Décider autrement


Avec 70 % d´abstentions et près de 5 % de bulletins blancs ou nuls, les résultats du référendum sur le quinquennat ont montré le désintérêt des Français face à une réforme constitutionnelle dont ils ne percevaient ni les enjeux ni les effets concrets. La plupart des politiques y sont allés de leur petit couplet, répétant à l´envi que la question posée à nos concitoyens était sans doute "éloignée de leurs préoccupations quotidiennes", à savoir le pouvoir d´achat, l´emploi, les transports, la sécurité... A les entendre, on croirait que la question de la démocratie nous laisse indifférents !

Ce genre de discours n´est pas vraiment une nouveauté. Interrogez les politiques sur les enjeux de la démocratie participative, et vous obtiendrez presque systématiquement la même réponse : "Nous sommes pour, le problème c´est que les gens ne veulent pas participer..." L´expérience prouve qu´il n´en est rien : s´il est vrai que les citoyens manifestent peu d´enthousiasme face à l´invitation, octroyée par les décideurs, d´être consultés sur telle ou telle question, leur comportement change radicalement dès qu´il s´agit de les associer à la prise de décision. Allez demander aux habitants de Porto Alegre s´ils ne sont pas intéressés par l´idée de participer aux grands choix budgétaires de leur ville !

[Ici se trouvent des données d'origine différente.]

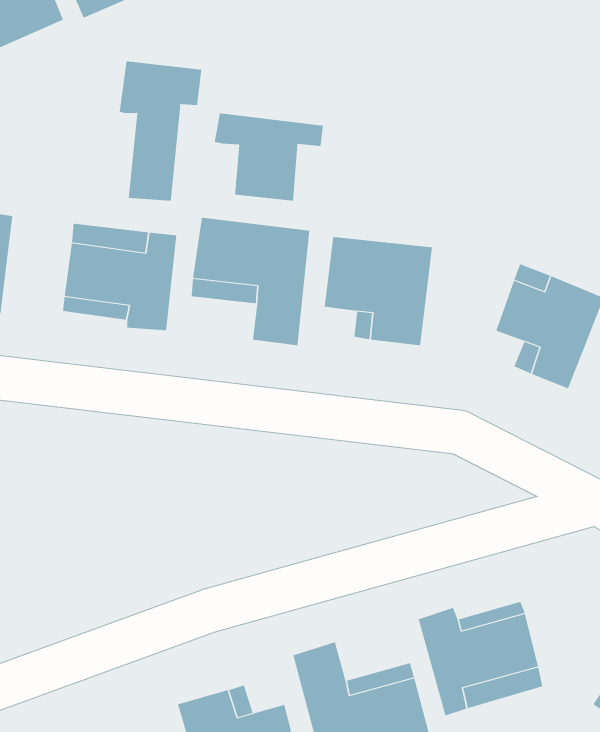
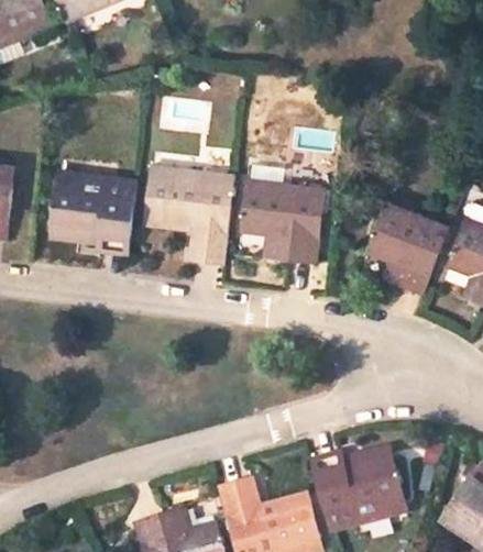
building: [119,60,202,202] -> none
building: [214,112,324,201] -> none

Cette question de la participation des citoyens aux décisions n´est pas seulement affaire d´éthique ou de position politique. C´est aussi une nécessité en termes d´efficacité. Le récent conflit des transports routiers a montré l´inadaptation des modes de décision classiques au traitement de questions aussi complexes, qui font intervenir différentes échelles de temps et de multiples acteurs 1. Le problème, c´est que cette complexité, à l´heure de la mutation informationnelle, est devenue une donnée constante de nos sociétés. La construction européenne ­ à laquelle nous consacrons l´éclairage central de ce numéro de Transversales Science Culture ­ fournit un autre exemple de cette paralysie qui saisit les acteurs politiques dès qu´ils sont confrontés à une complexité croissante.

Deux leviers permettraient sans doute de sortir de ces impasses. D´abord, faciliter la connaissance, l´évaluation et la diffusion des outils de démocratie participative qui ont déjà fait leurs preuves, afin que chacun puisse s´en saisir. Ensuite, former les élus à ces nouveaux modes de décision : sans doute faudra-t-il qu´ils apprennent à dépasser leurs peurs pour comprendre, comme leurs collègues qui ont déjà franchi le pas, qu´ils ont tout à gagner à abandonner une volonté de "contrôle" systématique, qui devient de plus en plus illusoire à l´êre de la complexité.

Philippe Merlant

1. Voir sur cette question notre appel éditorial paru dans ce numéro.